# INFORMATION SUPPLIED
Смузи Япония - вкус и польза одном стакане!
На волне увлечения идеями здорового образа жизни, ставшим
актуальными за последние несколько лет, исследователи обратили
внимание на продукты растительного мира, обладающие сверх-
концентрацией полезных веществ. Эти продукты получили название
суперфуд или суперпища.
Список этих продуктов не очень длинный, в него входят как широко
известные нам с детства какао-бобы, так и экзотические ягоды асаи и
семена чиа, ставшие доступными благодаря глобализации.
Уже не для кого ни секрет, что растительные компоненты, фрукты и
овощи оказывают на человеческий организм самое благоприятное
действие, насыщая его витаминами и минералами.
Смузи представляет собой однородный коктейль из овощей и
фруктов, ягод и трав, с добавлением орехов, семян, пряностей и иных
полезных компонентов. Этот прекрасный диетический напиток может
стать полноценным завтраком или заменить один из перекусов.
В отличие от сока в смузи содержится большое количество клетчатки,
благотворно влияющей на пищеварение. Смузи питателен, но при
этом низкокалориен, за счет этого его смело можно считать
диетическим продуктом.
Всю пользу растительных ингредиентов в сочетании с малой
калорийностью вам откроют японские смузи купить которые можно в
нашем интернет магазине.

# WHAT THE TASK REQUIRES
Restate word for word the lines above, beginning with the one that contains "Смузи представляет собой" and ending with the last line.

# WORKED SOLUTION
Смузи представляет собой однородный коктейль из овощей и
фруктов, ягод и трав, с добавлением орехов, семян, пряностей и иных
полезных компонентов. Этот прекрасный диетический напиток может
стать полноценным завтраком или заменить один из перекусов.
В отличие от сока в смузи содержится большое количество клетчатки,
благотворно влияющей на пищеварение. Смузи питателен, но при
этом низкокалориен, за счет этого его смело можно считать
диетическим продуктом.
Всю пользу растительных ингредиентов в сочетании с малой
калорийностью вам откроют японские смузи купить которые можно в
нашем интернет магазине.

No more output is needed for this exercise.